§ Information supplied:
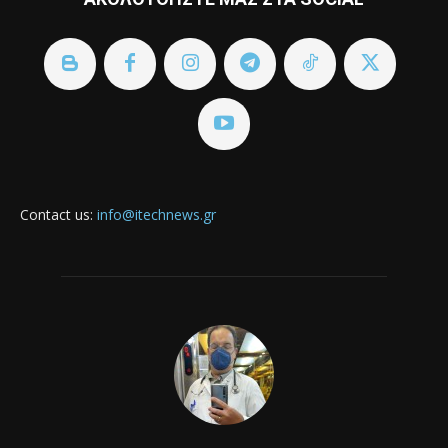
Contact us:
info@itechnews.gr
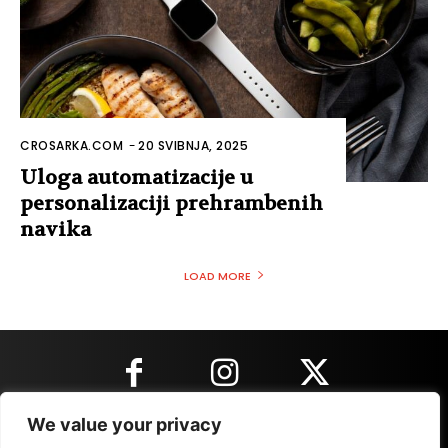
CROSARKA.COM
-
20 SVIBNJA, 2025
Uloga automatizacije u
personalizaciji prehrambenih
navika
LOAD MORE
We value your privacy
KONTAKT INFORMACIJE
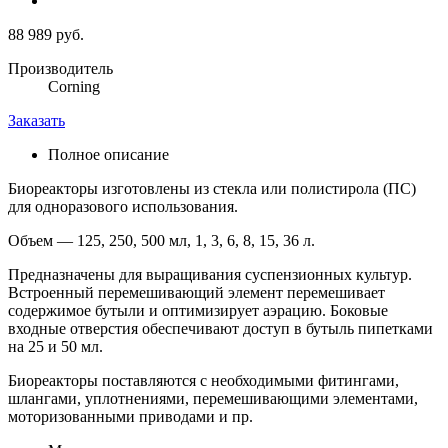
88 989 руб.
Производитель
Corning
Заказать
Полное описание
Биореакторы изготовлены из стекла или полистирола (ПС)
для одноразового использования.
Объем — 125, 250, 500 мл, 1, 3, 6, 8, 15, 36 л.
Предназначены для выращивания суспензионных культур.
Встроенный перемешивающий элемент перемешивает
содержимое бутыли и оптимизирует аэрацию. Боковые
входные отверстия обеспечивают доступ в бутыль пипетками
на 25 и 50 мл.
Биореакторы поставляются с необходимыми фитингами,
шлангами, уплотнениями, перемешивающими элементами,
моторизованными приводами и пр.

§ What you have to do:
If a line in the records above includes the string "Биореакторы", copy it.

§ Reply to the task:
Биореакторы изготовлены из стекла или полистирола (ПС)
Биореакторы поставляются с необходимыми фитингами,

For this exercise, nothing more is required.